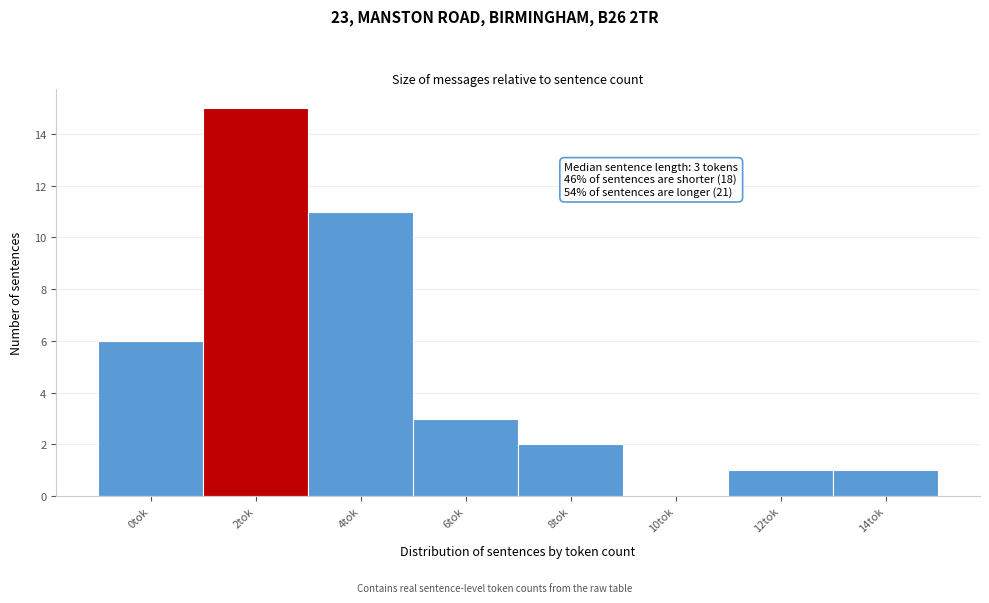

Reading left to right, what are all the values shown in this chart?

0tok=6	2tok=15	4tok=11	6tok=3	8tok=2	10tok=0	12tok=1	14tok=1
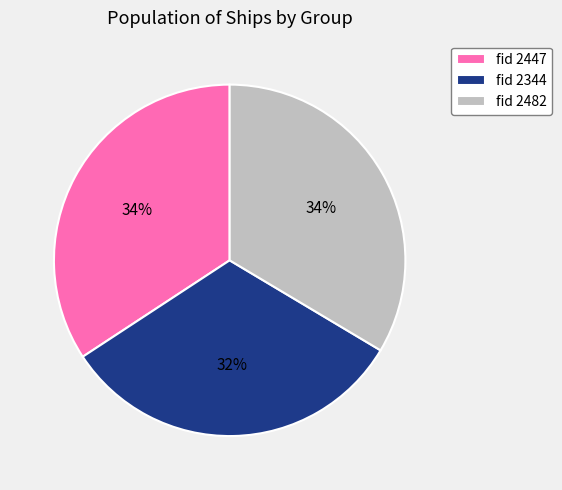

To the nearest percent, what is the combined percentage of fid 2482 and fid 2344?

66%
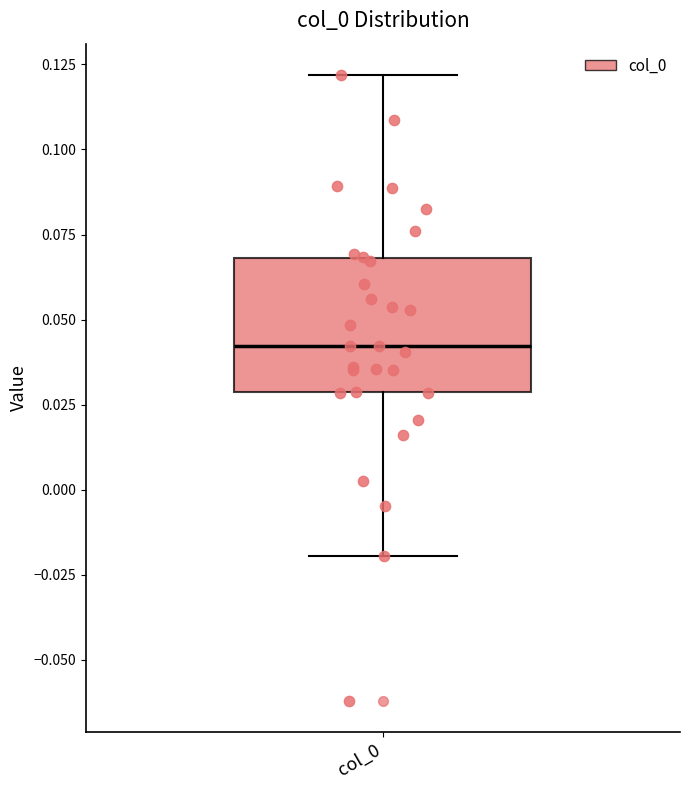

Where does the upper whisker of the box for col_0 end on the y-axis? The values are not printed on the chart, so give them approximately, as read against the axis.

0.12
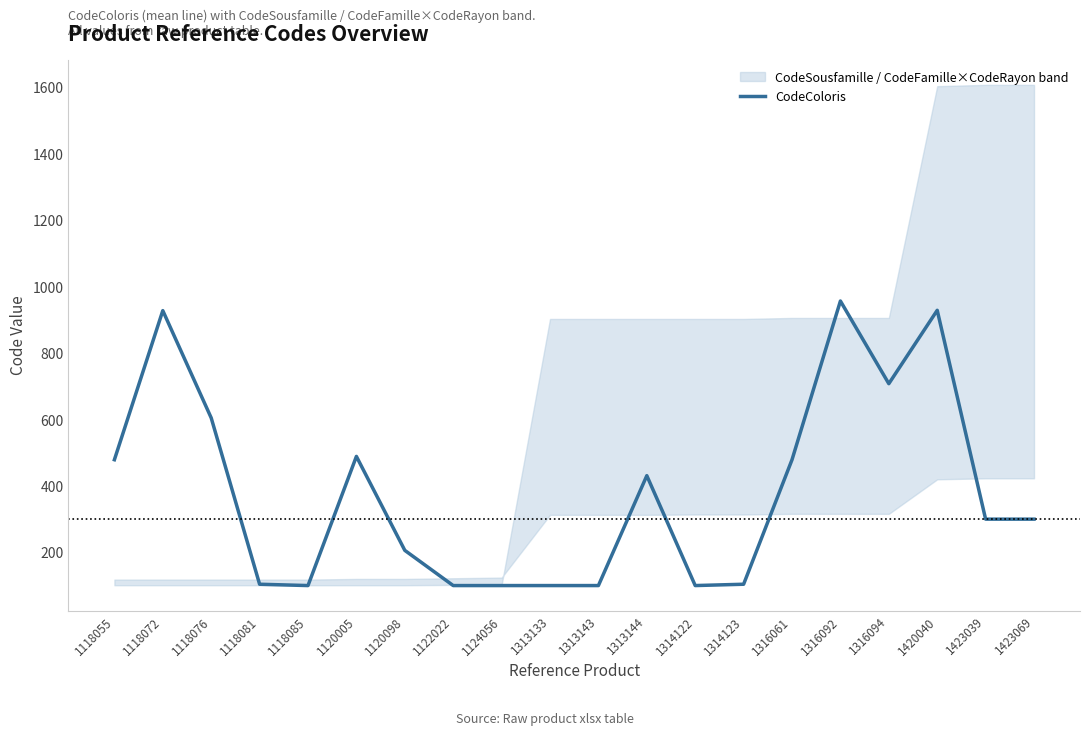

Reading right to left, list all the values displayed in this chart.

1423069=300	1423039=300	1420040=929	1316094=708	1316092=957	1316061=479	1314123=104	1314122=100	1313144=431	1313143=100	1313133=100	1124056=100	1122022=100	1120098=206	1120005=489	1118085=100	1118081=104	1118076=605	1118072=928	1118055=479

::::

- _Work instructions_
Reproduce every line of the items above verbatim, omitting the pictures.

- _Response to the task_
Reading left to right, what are all the values shown in this chart?

0tok=6	2tok=15	4tok=11	6tok=3	8tok=2	10tok=0	12tok=1	14tok=1

To the nearest percent, what is the combined percentage of fid 2482 and fid 2344?

66%

Where does the upper whisker of the box for col_0 end on the y-axis? The values are not printed on the chart, so give them approximately, as read against the axis.

0.12

Reading right to left, list all the values displayed in this chart.

1423069=300	1423039=300	1420040=929	1316094=708	1316092=957	1316061=479	1314123=104	1314122=100	1313144=431	1313143=100	1313133=100	1124056=100	1122022=100	1120098=206	1120005=489	1118085=100	1118081=104	1118076=605	1118072=928	1118055=479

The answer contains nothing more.